There is a surprising number of young children in Kamathipura

Amongst the handful of charities assisting the sex workers and other residents of Kamathipura, is the local Ganesh Utsav Mandal, the local group that organises the Ganesh festival each year, the biggest festival in Maharashtra. The organisation has been trying to help the residents of the area ever since the lockdown was announced, says Mohammad Salim, a member of the Mandal. He criticises the government for its failure in helping people. “In groceries, the government is only providing for food grains but is not giving them spices that are essential cooking ingredients. They are not even providing kerosene as many here don’t have cooking gas and they are forced to buy the fuel which now costs INR 80 per litre. How are they going to do that? We have also been trying to arrange some money for them so that they can buy these essential items.
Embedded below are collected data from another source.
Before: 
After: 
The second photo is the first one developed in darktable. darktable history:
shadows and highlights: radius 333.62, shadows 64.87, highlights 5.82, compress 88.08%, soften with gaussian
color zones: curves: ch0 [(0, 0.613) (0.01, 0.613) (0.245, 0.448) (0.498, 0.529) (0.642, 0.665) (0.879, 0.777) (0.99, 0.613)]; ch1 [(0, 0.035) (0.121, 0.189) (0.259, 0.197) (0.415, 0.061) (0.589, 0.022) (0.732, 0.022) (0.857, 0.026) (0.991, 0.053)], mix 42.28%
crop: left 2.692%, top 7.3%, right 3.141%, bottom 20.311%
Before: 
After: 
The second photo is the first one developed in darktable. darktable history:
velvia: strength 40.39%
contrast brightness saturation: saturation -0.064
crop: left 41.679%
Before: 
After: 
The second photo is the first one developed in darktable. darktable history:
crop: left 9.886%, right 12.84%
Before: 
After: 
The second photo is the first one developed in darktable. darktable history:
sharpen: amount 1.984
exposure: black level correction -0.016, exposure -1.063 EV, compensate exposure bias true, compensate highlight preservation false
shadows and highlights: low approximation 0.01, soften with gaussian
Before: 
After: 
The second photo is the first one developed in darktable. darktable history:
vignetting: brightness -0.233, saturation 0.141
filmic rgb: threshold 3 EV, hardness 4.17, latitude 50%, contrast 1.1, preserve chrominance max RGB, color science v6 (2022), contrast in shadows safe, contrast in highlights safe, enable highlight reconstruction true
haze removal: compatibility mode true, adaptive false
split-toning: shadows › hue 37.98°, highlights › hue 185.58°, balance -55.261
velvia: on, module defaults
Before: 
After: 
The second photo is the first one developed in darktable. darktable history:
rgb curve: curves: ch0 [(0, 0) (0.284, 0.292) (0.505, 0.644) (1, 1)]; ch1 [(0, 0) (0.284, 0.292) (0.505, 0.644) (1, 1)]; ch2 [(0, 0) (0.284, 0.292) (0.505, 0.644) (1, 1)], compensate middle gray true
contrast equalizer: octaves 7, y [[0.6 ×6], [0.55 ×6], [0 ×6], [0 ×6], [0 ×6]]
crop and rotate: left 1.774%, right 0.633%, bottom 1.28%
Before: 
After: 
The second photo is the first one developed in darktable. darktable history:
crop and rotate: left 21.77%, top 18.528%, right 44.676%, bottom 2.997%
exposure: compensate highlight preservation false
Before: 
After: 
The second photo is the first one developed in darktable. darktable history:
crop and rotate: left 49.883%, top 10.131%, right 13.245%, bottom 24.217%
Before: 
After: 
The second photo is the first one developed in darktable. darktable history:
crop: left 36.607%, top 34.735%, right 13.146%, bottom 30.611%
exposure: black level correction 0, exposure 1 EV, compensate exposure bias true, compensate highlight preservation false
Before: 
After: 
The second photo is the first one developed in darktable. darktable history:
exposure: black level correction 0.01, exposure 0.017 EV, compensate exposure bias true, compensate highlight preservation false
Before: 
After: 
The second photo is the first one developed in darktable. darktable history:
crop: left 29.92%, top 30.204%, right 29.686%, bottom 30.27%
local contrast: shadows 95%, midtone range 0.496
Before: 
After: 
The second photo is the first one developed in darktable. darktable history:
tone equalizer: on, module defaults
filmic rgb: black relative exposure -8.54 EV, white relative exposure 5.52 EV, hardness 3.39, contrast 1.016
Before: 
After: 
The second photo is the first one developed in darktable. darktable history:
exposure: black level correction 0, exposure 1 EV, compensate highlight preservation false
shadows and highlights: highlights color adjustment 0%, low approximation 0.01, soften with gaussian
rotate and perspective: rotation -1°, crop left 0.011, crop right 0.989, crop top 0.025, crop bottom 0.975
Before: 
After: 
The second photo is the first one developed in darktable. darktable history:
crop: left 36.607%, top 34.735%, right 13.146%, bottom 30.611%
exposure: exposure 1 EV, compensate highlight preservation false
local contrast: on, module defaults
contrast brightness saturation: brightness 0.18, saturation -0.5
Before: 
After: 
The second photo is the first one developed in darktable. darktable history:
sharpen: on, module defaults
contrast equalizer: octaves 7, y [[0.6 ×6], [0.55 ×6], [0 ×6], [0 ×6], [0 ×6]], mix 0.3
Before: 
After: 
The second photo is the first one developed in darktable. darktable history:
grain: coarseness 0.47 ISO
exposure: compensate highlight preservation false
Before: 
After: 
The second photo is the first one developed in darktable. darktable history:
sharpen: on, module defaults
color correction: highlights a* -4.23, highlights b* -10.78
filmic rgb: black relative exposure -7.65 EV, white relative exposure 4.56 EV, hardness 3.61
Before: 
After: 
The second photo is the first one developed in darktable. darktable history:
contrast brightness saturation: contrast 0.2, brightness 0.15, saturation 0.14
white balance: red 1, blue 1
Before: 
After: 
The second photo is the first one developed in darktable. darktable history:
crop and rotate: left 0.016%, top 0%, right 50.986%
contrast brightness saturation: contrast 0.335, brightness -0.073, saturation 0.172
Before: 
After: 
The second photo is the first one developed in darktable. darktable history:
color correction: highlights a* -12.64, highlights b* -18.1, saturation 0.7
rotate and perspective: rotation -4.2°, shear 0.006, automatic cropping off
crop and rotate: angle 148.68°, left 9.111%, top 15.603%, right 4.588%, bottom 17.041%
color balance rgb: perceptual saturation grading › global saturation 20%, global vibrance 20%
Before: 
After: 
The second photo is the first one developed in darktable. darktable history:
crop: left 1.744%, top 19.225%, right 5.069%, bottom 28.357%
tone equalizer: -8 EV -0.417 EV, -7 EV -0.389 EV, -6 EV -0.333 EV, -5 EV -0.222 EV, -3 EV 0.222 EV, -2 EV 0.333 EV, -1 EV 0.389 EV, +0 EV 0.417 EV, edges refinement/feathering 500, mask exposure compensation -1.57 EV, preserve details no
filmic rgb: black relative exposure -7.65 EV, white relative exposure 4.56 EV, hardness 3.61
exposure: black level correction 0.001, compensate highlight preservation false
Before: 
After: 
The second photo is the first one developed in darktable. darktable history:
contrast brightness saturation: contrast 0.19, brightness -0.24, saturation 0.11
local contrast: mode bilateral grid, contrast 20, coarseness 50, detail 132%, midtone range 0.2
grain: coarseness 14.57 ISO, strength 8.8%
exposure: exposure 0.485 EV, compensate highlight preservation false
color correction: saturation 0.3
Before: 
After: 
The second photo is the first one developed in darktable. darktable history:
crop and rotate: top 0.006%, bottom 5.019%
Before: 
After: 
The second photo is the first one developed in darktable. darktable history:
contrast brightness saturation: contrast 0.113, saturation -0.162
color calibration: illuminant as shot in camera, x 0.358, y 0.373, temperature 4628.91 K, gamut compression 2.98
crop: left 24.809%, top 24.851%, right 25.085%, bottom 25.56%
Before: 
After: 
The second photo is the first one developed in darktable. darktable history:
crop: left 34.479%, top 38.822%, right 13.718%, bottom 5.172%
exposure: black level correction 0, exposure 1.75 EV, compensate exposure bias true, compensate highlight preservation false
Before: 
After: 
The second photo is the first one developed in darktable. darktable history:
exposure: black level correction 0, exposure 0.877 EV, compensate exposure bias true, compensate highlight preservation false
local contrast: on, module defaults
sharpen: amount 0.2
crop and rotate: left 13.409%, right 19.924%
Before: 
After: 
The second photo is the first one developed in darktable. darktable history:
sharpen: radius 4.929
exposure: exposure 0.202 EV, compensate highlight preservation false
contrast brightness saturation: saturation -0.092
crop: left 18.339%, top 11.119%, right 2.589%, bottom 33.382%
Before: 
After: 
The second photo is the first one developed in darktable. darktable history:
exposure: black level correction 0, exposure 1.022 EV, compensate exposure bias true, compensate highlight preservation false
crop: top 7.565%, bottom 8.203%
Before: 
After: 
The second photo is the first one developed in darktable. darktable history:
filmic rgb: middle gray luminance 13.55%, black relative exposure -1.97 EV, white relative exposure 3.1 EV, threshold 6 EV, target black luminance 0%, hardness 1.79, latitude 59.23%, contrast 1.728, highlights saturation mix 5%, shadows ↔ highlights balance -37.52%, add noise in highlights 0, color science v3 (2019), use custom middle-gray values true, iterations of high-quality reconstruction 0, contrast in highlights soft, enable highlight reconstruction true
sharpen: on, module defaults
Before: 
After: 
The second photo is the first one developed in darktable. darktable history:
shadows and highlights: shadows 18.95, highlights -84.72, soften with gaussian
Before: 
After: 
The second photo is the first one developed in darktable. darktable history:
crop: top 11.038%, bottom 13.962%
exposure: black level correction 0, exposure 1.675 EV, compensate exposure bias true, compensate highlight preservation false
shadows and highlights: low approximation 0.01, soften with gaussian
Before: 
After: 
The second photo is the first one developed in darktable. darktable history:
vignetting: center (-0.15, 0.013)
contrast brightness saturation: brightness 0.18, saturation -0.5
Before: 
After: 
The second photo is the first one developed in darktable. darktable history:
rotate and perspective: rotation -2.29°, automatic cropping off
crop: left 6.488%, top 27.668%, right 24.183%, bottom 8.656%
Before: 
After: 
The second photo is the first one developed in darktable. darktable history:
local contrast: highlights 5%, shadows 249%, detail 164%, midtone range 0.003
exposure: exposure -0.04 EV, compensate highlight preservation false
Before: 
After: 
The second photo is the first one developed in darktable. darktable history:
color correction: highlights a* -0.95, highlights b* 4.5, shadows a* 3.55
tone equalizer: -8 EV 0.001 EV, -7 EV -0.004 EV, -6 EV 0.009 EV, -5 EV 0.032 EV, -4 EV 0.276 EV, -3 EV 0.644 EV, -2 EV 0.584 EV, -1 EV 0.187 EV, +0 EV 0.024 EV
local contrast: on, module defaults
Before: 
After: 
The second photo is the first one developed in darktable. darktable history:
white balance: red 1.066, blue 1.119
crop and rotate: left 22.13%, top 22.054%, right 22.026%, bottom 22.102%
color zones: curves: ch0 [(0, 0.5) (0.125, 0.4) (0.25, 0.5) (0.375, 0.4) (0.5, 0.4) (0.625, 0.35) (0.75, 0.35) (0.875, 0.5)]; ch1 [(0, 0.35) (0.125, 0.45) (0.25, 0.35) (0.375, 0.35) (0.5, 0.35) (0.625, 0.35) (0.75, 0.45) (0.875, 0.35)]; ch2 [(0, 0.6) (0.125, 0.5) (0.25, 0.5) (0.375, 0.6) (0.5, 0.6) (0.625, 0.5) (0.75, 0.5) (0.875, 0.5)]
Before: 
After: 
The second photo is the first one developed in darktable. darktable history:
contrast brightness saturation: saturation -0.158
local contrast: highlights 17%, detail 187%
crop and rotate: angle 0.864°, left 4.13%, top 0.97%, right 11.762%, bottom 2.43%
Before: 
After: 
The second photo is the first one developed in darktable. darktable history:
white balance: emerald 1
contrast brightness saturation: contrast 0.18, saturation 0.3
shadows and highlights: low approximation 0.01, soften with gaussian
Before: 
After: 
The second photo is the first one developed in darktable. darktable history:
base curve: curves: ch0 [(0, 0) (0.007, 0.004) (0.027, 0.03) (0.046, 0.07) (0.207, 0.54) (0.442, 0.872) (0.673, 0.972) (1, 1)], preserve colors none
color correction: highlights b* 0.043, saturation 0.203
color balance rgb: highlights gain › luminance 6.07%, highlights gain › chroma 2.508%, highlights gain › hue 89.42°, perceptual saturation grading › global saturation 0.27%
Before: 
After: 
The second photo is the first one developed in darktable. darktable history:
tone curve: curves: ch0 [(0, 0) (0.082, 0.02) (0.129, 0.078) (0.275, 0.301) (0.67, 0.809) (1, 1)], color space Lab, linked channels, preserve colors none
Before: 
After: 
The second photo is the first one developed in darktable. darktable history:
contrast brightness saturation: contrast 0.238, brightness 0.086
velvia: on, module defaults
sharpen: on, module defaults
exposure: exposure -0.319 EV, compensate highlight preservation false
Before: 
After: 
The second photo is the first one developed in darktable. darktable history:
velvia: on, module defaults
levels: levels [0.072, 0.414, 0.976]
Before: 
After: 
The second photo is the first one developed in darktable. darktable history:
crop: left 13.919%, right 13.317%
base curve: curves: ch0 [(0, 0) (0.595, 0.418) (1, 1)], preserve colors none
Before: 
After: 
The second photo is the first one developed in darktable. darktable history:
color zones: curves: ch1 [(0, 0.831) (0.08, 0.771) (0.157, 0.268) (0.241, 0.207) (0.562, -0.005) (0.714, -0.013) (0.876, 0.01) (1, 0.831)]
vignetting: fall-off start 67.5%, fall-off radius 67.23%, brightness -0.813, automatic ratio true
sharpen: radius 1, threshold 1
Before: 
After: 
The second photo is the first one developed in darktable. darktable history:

So far, we have not received any help from the government,” he says.

Salim is not the only one who thinks that the government can and ought to do more to help the poor who have been deeply impacted by the sudden lockdown. “We need so many things to be able to survive this lockdown as we cannot go back to our villages. The government has so much money, why is it not giving it to the poor and the needy. This is the time when we need the help,’’ appeals Makhtoom, the grand old lady of the 11th lane. Alas, it is quite a distance from the 11th lane of Kamathipura in Mumbai to 7 Race Course Road in New Delhi.